Angaben zur Aufgabe —
Schreiben Sie den folgenden Bericht über den Vortrag zu Ibn Ruschd an der Humboldt-Universität fort, und zwar im Anschluss an seinen letzten Satz.

Textauszug —
● ● ● ● ●

Ibn Ruschd - Denker, Europäer, Muslim


Vortrag des Weimar Instituts in Berliner Humboldt-Universität beleuchtet den großen Muslim Andalusiens als Einheit

Über 100 Zuhörer besuchten die Veranstaltung des Weimar Institutes an der Humboldt-Universität zum Thema Ibn Ruschd. Dr. Asadullah Yate stellte am Abend auch sein Buch über Ibn Ruschd vor und führte in das Werk ein. Die Einführung über das berühmte Werk des andalusischen Denkers und Juristen fand zahlreiche Muslime und Nichtmuslime als interessierte Zuhörer. Das Werk Ibn Ruschds gehört bis heute zu den großen intellektuellen Herausforderungen dieser Zeit. Insbesondere die zahlreichen Verknüpfungen des Denkens Ibn Ruschds mit der heutigen Situation des Menschen ließ die Zuhörer an der Faszination des großen Europäers teilnehmen. Vorallem die ökonomischen Aspekte der Lehre vom islamischen Recht zeigten schnell die aktuellen Bezüge des Werkes dieses zeitlosen Gelehrten auf. Schon bei den biographischen Anmerkungen von Dr Asadullah Yate wies der Vortragende immer wieder auf die Aktualität dieses einmaligen Werkes hin.

● ● ● ● ●

Bereitgestellte Daten —

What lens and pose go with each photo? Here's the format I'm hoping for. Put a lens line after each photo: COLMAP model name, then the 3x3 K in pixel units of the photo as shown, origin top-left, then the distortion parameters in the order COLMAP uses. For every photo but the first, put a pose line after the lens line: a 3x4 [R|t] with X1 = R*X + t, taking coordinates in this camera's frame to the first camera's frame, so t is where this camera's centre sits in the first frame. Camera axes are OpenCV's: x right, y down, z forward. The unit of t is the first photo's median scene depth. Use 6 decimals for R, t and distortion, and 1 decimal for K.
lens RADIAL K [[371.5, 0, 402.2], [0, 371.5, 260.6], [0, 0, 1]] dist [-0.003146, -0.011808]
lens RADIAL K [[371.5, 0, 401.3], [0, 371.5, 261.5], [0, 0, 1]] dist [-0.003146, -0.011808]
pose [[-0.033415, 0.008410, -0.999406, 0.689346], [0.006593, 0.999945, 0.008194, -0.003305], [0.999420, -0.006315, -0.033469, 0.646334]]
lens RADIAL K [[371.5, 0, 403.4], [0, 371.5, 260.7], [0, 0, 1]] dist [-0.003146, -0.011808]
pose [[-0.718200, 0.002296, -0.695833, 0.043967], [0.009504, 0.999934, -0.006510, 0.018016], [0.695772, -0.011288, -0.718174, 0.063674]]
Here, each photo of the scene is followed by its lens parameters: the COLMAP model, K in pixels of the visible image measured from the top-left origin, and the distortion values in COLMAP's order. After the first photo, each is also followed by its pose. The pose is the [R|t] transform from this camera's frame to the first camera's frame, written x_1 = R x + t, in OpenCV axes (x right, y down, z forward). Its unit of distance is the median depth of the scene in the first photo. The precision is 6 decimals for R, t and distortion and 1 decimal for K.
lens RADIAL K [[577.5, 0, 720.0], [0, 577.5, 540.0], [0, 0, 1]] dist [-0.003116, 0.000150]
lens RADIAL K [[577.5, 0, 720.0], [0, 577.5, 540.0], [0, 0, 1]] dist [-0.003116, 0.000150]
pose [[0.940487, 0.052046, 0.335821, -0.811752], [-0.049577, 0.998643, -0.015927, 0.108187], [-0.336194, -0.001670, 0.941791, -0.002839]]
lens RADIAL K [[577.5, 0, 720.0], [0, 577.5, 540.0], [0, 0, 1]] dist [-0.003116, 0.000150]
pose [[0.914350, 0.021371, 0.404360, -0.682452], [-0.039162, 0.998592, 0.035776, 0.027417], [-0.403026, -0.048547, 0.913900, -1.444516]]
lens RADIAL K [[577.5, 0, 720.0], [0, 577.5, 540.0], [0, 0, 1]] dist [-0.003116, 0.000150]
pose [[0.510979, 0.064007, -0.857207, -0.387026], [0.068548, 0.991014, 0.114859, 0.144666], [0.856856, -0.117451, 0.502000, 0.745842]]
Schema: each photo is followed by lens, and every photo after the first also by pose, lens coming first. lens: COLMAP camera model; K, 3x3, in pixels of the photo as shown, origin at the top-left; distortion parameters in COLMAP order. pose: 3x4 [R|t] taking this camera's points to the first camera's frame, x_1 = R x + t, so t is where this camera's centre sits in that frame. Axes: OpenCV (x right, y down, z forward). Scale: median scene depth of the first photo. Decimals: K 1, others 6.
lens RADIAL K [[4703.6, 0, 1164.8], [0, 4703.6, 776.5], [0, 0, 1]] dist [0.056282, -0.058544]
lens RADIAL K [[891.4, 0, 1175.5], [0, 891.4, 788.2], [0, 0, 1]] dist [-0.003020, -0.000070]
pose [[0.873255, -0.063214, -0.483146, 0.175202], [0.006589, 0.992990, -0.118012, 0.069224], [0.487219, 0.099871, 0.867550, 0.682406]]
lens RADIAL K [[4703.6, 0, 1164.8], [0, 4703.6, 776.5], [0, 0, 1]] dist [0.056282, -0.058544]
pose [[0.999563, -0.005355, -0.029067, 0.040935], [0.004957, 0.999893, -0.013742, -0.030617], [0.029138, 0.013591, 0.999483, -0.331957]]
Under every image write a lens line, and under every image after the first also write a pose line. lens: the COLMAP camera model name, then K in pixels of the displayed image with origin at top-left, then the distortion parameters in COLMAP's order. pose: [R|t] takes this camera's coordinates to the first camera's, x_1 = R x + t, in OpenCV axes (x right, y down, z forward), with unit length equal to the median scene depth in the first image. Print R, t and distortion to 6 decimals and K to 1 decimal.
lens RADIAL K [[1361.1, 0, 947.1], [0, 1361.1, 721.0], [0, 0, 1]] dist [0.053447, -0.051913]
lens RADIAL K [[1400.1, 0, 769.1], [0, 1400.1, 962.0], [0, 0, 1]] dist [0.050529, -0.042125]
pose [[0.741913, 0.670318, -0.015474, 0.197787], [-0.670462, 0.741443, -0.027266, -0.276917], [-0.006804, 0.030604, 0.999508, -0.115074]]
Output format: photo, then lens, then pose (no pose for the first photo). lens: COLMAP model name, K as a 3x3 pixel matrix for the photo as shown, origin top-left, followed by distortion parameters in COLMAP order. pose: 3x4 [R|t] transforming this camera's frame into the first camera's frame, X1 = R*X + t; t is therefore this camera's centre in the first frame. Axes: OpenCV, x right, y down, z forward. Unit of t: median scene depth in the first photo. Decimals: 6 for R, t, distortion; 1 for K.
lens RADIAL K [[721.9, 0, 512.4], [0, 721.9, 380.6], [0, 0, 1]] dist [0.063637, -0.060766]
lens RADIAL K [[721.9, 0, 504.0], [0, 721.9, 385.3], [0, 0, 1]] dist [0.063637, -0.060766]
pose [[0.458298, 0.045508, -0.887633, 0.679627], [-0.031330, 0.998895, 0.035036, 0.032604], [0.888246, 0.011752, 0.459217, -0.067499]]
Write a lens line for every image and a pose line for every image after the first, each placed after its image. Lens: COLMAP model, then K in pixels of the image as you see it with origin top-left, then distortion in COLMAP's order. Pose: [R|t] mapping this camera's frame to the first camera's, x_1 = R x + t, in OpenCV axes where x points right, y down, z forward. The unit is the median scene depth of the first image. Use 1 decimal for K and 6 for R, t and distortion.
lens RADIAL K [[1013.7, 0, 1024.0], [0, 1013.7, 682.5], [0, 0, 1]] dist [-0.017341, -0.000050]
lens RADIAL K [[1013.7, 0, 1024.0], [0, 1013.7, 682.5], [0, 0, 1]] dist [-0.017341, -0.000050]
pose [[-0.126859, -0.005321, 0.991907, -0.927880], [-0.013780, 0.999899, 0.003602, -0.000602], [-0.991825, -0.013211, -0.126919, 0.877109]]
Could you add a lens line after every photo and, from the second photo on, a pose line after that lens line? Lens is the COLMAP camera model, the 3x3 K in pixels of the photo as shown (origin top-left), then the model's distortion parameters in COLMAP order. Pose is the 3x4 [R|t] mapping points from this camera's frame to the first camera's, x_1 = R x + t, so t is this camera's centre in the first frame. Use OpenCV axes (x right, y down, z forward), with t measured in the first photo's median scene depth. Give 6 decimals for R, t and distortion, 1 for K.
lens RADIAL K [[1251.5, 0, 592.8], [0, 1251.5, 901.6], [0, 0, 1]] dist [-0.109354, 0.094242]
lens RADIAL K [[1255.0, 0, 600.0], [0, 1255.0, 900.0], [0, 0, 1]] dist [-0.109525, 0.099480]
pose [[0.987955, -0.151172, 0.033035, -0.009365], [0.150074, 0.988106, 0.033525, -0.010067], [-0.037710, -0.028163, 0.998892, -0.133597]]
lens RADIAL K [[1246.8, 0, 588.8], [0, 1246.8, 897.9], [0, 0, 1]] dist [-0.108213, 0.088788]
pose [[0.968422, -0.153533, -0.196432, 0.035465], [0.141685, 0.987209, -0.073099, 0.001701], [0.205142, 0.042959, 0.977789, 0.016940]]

● ● ● ● ●

Lösung der Übung —
Ibn Ruschd, geboren 520 n.H. in Cordoba, stammte aus einer einer bekannten, mächtigen und reichen Familie Andalusiens.Schon der Großvater Ibn Ruschds, Ibn Ruschd al-Djadd, galt als einer der größten Rechtsgelehrten der Murabitun in Andalusien. Der Jurist wuchs auf in der Zeit des Khalifats von Abdalmumin.

Ibn Ruschd war schon früh der Leibarzt des Abu Jaqub Jusuf, Sohn des berühmten Herschers, geworden und wurde später durch den Khalif mit der Führung bestimmter Hochschulen betraut. Seine Freundschaft mit der Herrscherfamilie machte ihn schnell zum zweitmächtigsten Mann Andalusiens. In der Folge wurde er Oberster Richter (Qadi al-Qudat) und Hauptverantwortlicher des Reformprogrammes, das durch die Khalifen der Muwahidun ins Leben gerufen wurde. Abu Jaqub Jusuf beauftragte ihn mit der Erstellung eines Kommentares der Werke von Aristoteles und Platon. Berühmt wurde insbesondere der Kommentar über Platons Republik. Ibn Ruschd geht hierbei auch Parallelen nach zwischen den Städten Andalusiens und Griechenlands. Ibn Ruschd wurde durch diese und andere Arbeiten zu einem der größten Universalgelehrten dieser Zeit und bestach durch seine Arbeiten, die von naturwissenschaftlichen Themen bis Philosophie reichten.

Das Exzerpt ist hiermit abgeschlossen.